> AIM OF THE EXERCISE
Report every line in the entries below that contains the word "شناختمت", treating uppercase and lowercase as different.

Saved data entries
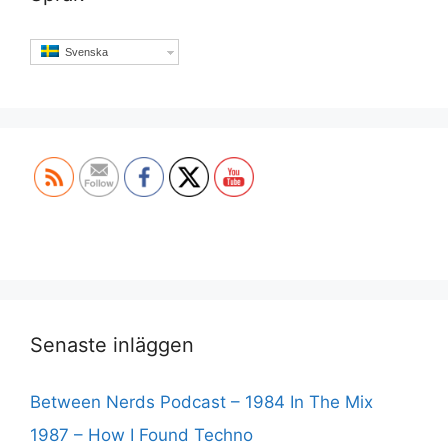
Svenska
Set Youtube Channel ID
Senaste inläggen
Between Nerds Podcast – 1984 In The Mix
1987 – How I Found Techno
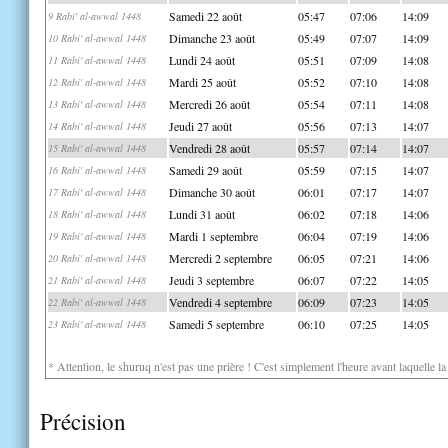
Samedi 22 août
05:47
07:06
14:09
9 Rabi' al-awwal 1448
Dimanche 23 août
05:49
07:07
14:09
10 Rabi' al-awwal 1448
Lundi 24 août
05:51
07:09
14:08
11 Rabi' al-awwal 1448
Mardi 25 août
05:52
07:10
14:08
12 Rabi' al-awwal 1448
Mercredi 26 août
05:54
07:11
14:08
13 Rabi' al-awwal 1448
Jeudi 27 août
05:56
07:13
14:07
14 Rabi' al-awwal 1448
Vendredi 28 août
05:57
07:14
14:07
15 Rabi' al-awwal 1448
Samedi 29 août
05:59
07:15
14:07
16 Rabi' al-awwal 1448
Dimanche 30 août
06:01
07:17
14:07
17 Rabi' al-awwal 1448
Lundi 31 août
06:02
07:18
14:06
18 Rabi' al-awwal 1448
Mardi 1 septembre
06:04
07:19
14:06
19 Rabi' al-awwal 1448
Mercredi 2 septembre
06:05
07:21
14:06
20 Rabi' al-awwal 1448
Jeudi 3 septembre
06:07
07:22
14:05
21 Rabi' al-awwal 1448
Vendredi 4 septembre
06:09
07:23
14:05
22 Rabi' al-awwal 1448
Samedi 5 septembre
06:10
07:25
14:05
23 Rabi' al-awwal 1448
* Attention, le shuruq n'est pas une prière ! C'est simplement l'heure avant laquelle l
Précision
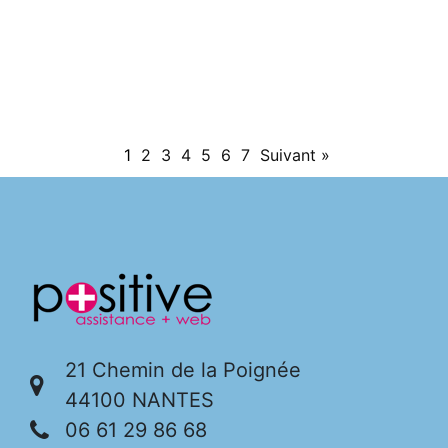
stratégie Internet avec écoute et pédagogie
pour une communication performante.
Leur démarche : activer les bons
1
2
3
4
5
6
7
Suivant »
21 Chemin de la Poignée
44100 NANTES
06 61 29 86 68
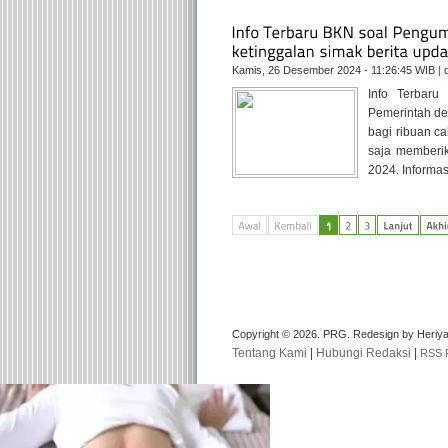
Kamis, 26 Desember 2024 - 11:26:45 WIB
|
d
Info Terbar
Pemerintah de
bagi ribuan c
saja memberik
2024. Informasi
Copyright © 2026. PRG. Redesign by Heriy
Tentang Kami
|
Hubungi Redaksi
|
RSS 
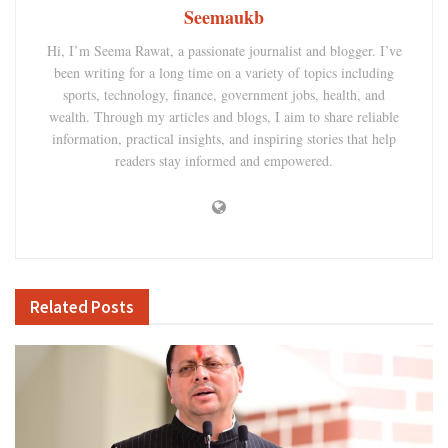
Seemaukb
Hi, I’m Seema Rawat, a passionate journalist and blogger. I’ve
been writing for a long time on a variety of topics including
sports, technology, finance, government jobs, health, and
wealth. Through my articles and blogs, I aim to share reliable
information, practical insights, and inspiring stories that help
readers stay informed and empowered.
Related
Posts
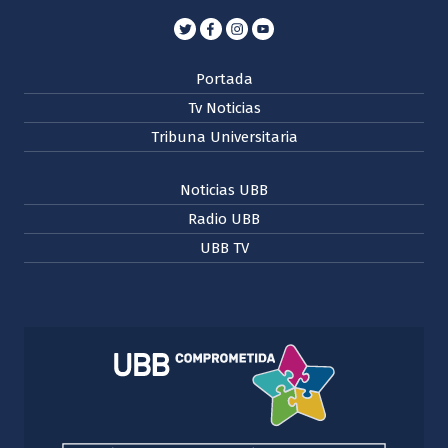
Portada
Tv Noticias
Tribuna Universitaria
Noticias UBB
Radio UBB
UBB TV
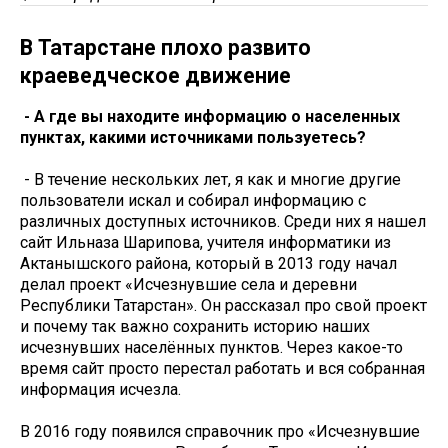
В Татарстане плохо развито
краеведческое движение
- А где вы находите информацию о населенных
пунктах, какими источниками пользуетесь?
- В течение нескольких лет, я как и многие другие
пользователи искал и собирал информацию с
различных доступных источников. Среди них я нашел
сайт Ильназа Шарипова, учителя информатики из
Актанышского района, который в 2013 году начал
делал проект «Исчезнувшие села и деревни
Республики Татарстан». Он рассказал про свой проект
и почему так важно сохранить историю наших
исчезнувших населённых пунктов. Через какое-то
время сайт просто перестал работать и вся собранная
информация исчезла.
В 2016 году появился справочник про «Исчезнувшие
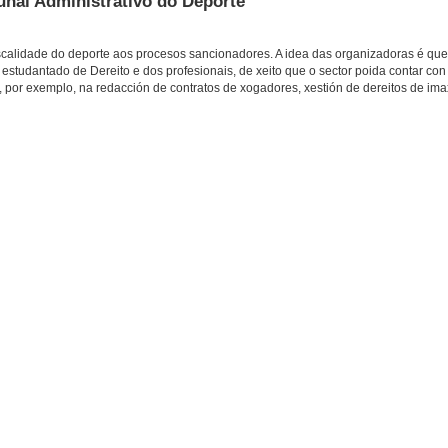
unal Administrativo do Deporte
iscalidade do deporte aos procesos sancionadores. A idea das organizadoras é qu
 estudantado de Dereito e dos profesionais, de xeito que o sector poida contar co
 por exemplo, na redacción de contratos de xogadores, xestión de dereitos de imax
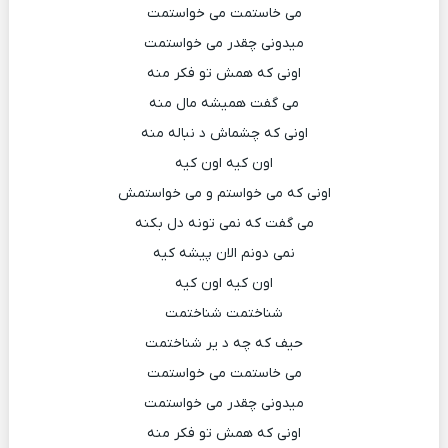
می خاستمت می خواستمت
میدونی چقدر می خواستمت
اونی که همش تو فکر منه
می گفت همیشه مال منه
اونی که چشماش د نباله منه
اون کیه اون کیه
اونی که می خواستم و می خواستمش
می گفت که نمی تونه دل بکنه
نمی دونم الان پیشه کیه
اون کیه اون کیه
شناختمت شناختمت
حیف که چه د یر شناختمت
می خاستمت می خواستمت
میدونی چقدر می خواستمت
اونی که همش تو فکر منه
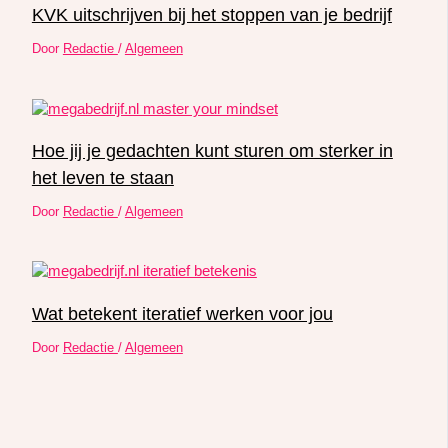
KVK uitschrijven bij het stoppen van je bedrijf
Door
Redactie
/
Algemeen
Hoe jij je gedachten kunt sturen om sterker in
het leven te staan
Door
Redactie
/
Algemeen
Wat betekent iteratief werken voor jou
Door
Redactie
/
Algemeen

> SOLUTION TO THIS PROBLEM
شناختمت شناختمت
حیف که چه د یر شناختمت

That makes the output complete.